Depuis peu, nous avons reçu de ce gouvernement une lettre basée sur les prétextes inadmissibles et injustes dont nous vous avons déjà donné connaissance dans le consistoire secret tenu à cet effet, et que nous jugeons à propos de rappeler à votre mémoire, afin qu’en applaudissant à nos immuables résolutions, vous souteniez notre courage et notre disposition a tout souffrir avec constance pour le soutien de la sainte religion catholique, apostolique et romaine, et pour la conservation des droits du saint-siège. Il est vrai que, dans tous les temps, l’Église de France a joui de privilèges reconnus par nos prédécesseurs, et bien loin que nous ayons voulu les détruire ou les diminuer, nous lui en avons accordé de nouveaux qui ne se sont point trouvés en opposition avec notre conscience, ainsi que tout le monde catholique en est instruit. Que pouvait-on faire de plus et vouloir encore de nous ? Il fut décidé de mettre notre constance a l’épreuve, et d’anéantir notre autorité. Ô gouvernement ! Ô peuple ! En te mettant contre nous, tu te mets contre toi-même.
- Le gouvernement français demande aujourd’hui un patriarche indépendant de nous ; il le nomme, le reconnaît, nous le propose revêtu de notre autorité, et nous somme de vouloir le reconnaître. Nous avons protesté et nous protestons non-seulement que nous ne le reconnaissons pas à ces conditions, mais nous le déclarons intrus et rejeté a jamais du sein de l’Église catholique, apostolique et romaine.
- On veut que le code soit publié et mis dorénavant en activité dans nos états. Mais ce code étant contraire a notre autorité souveraine, opposé aux saints canons et aux saints conciles, nous avons manifesté notre refus.
- On entend que tous les cultes soient libres et publiquement exercés. Mais nous avons rejeté cet article, comme contraire aux canons et aux conciles, à la religion catholique, à la tranquillité de la vie et au bonheur de l’état, par les funestes conséquences qui en dériveraient.
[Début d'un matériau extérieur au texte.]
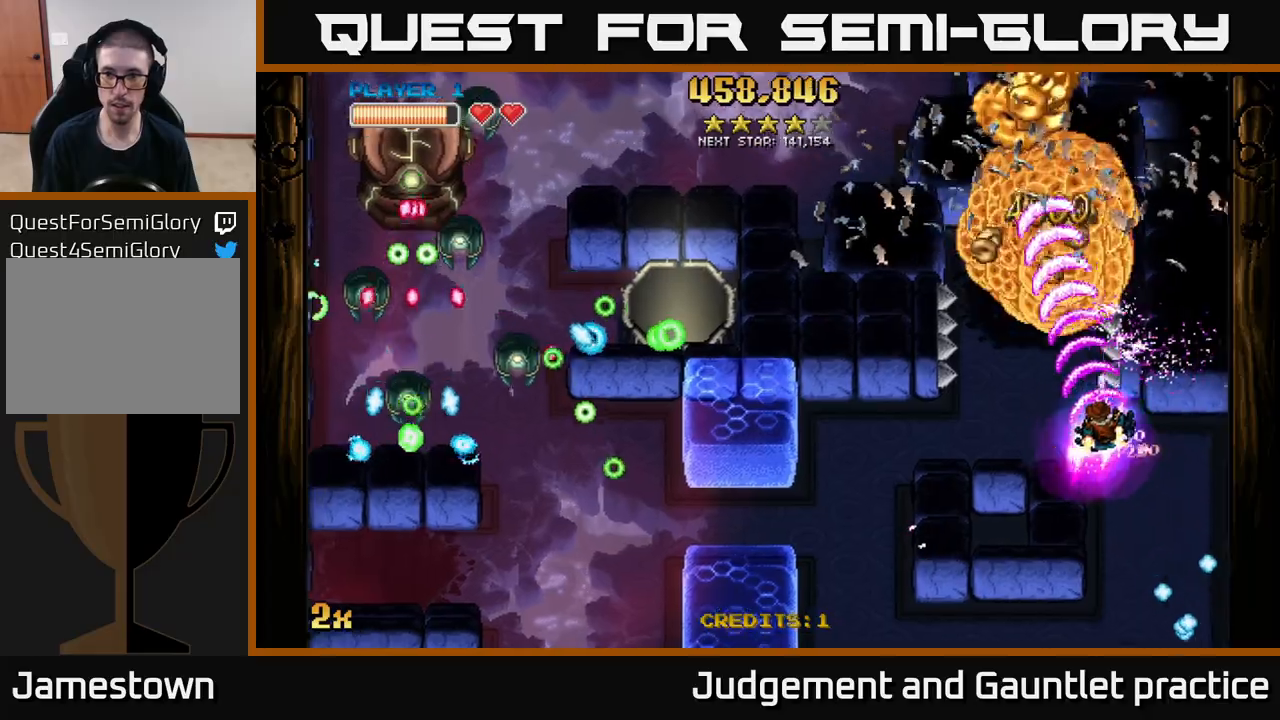
{"buttons": ["A"], "left_stick": "up-left", "events": [[200, "left_stick", "up"], [300, "left_stick", "center"], [383, "left_stick", "left"], [400, "X", "down"], [483, "X", "up"], [483, "left_stick", "up-left"]]}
- On désire la réforme des évêchés, et que les évêques soient indépendants de nous. Mais cela étant opposé aux intentions de notre législateur et Seigneur J. C., qui a ordonné qu’il existât entre Saint-Pierre et les apôtres une union représentée aujourd’hui par celle des évêques avec nous, lors qu’il lui dit qu’il était Pierre, et qu’il serait comme la pierre fondamentale sur laquelle il bâtirait son Église, ajoutant de plus au même Pierre qu’il devait maintenir l’union de ses frères avec lui et les confirmer dans la foi, et tu conversus confirma fratres tuos ; en conséquence, nous protestons vouloir conserver, par nous et par nos successeurs, la plénitude de notre primauté, et la dépendance des évêques envers notre siège, ainsi que la chose est ordonnée par les bulles pontificales, les sacrés canons et les conciles.
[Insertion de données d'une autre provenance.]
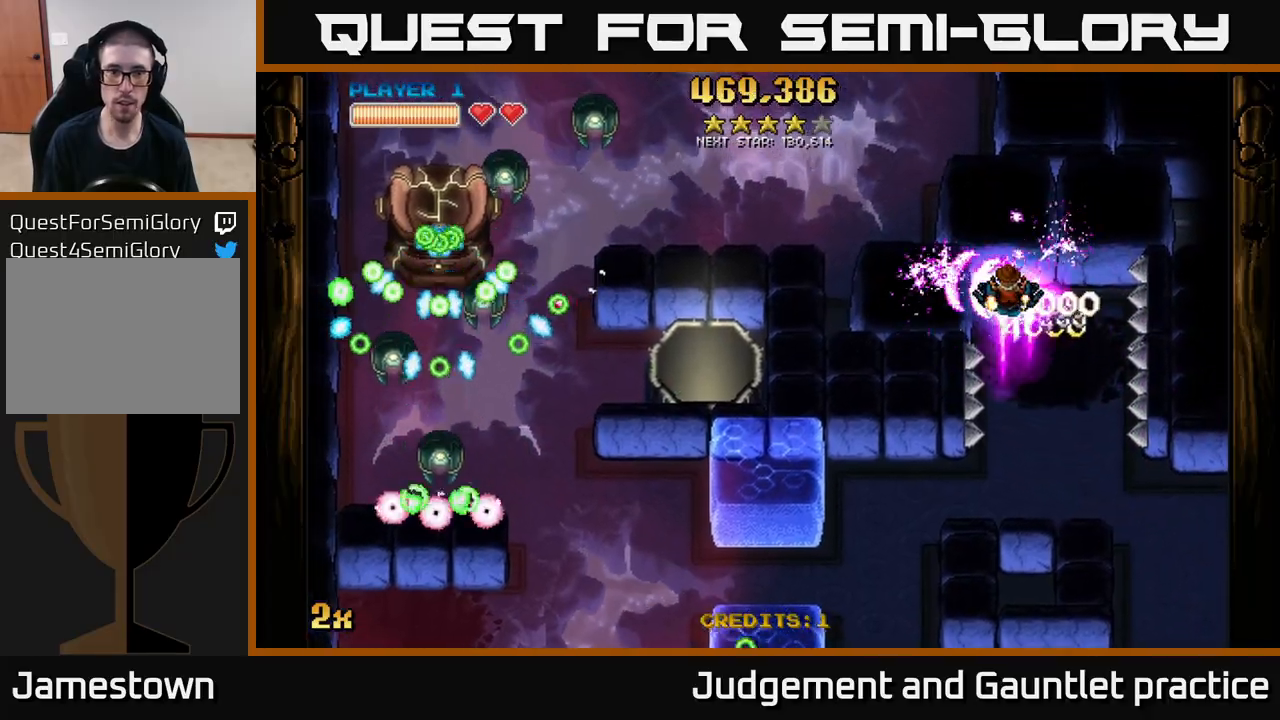
{"buttons": ["A"], "left_stick": "up-left", "events": [[133, "left_stick", "up-left"], [333, "left_stick", "left"], [500, "left_stick", "up-left"]]}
- On demande que les bulles pontificales qui regardent la collation des évêchés et des paroisses de notre juridiction soient et demeurent abolies. Comme cet article serait un sujet de désordre et d’indépendance, ainsi qu’une déclaration puissante contre notre autorité et le saint-siège, nous le rejetons avec une égale fermeté.
- On insiste pour que nous décrétions l’abolition général des ordres ecclésiastiques de l’un et de l’autre sexes. Mais nous n’avons aucun motif pour l’effectuer ; au contraire, nous croyons qu’il est de notre devoir de les conserver et de les encourager.
- On demande l’abolition du célibat à l’avenir, et que les personnes consacrées au culte de la religion, même celles engagées par un vœu solennel, puissent se marier. Ce n’est qu’un article opposé à la sainteté et à la pureté de cette même religion, et contradictoire avec les promesses que les personnes religieuses ont faites à Dieu en faisant, pour un plus grand bien, le sacrifice volontaire de leur liberté.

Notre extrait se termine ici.